(Saved data entries)
......
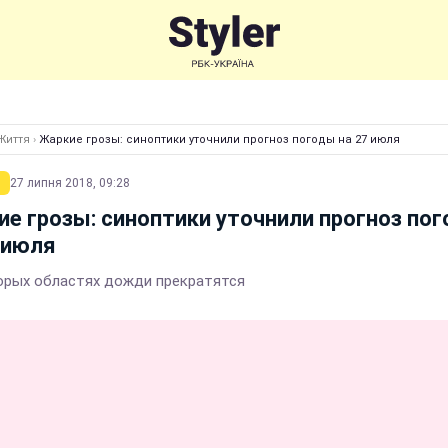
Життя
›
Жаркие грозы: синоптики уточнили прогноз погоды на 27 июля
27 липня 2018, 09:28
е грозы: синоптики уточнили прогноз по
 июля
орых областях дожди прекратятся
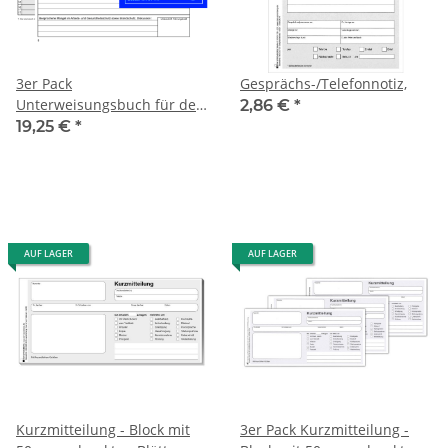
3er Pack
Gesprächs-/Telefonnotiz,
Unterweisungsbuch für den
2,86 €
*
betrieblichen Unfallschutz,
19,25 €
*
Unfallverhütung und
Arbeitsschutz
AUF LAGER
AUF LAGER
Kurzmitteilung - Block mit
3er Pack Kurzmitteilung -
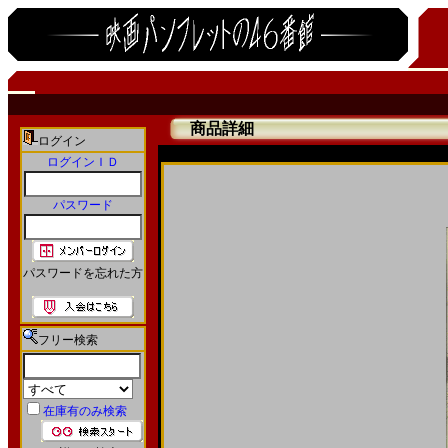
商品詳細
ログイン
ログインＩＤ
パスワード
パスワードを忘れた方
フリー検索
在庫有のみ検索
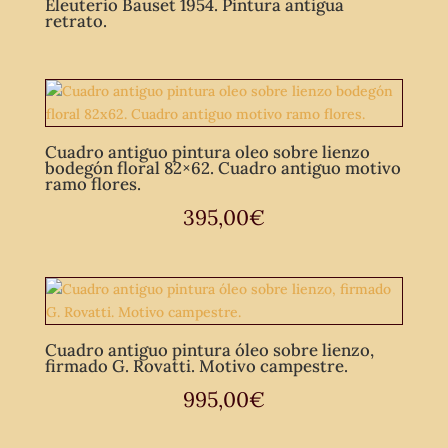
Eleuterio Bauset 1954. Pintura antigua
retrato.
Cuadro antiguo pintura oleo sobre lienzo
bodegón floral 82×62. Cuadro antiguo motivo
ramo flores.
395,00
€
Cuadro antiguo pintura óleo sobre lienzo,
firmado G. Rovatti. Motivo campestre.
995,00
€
......
| Prompt |
Transcribe each entry above without alteration, but keep the pictures out.

| Exercise response |
Життя
›
Жаркие грозы: синоптики уточнили прогноз погоды на 27 июля
27 липня 2018, 09:28
е грозы: синоптики уточнили прогноз по
 июля
орых областях дожди прекратятся
3er Pack
Gesprächs-/Telefonnotiz,
Unterweisungsbuch für den
2,86 €
*
betrieblichen Unfallschutz,
19,25 €
*
Unfallverhütung und
Arbeitsschutz
AUF LAGER
AUF LAGER
Kurzmitteilung - Block mit
3er Pack Kurzmitteilung -
商品詳細
ログイン
ログインＩＤ
パスワード
パスワードを忘れた方
フリー検索
在庫有のみ検索
Eleuterio Bauset 1954. Pintura antigua
retrato.
Cuadro antiguo pintura oleo sobre lienzo
bodegón floral 82×62. Cuadro antiguo motivo
ramo flores.
395,00
€
Cuadro antiguo pintura óleo sobre lienzo,
firmado G. Rovatti. Motivo campestre.
995,00
€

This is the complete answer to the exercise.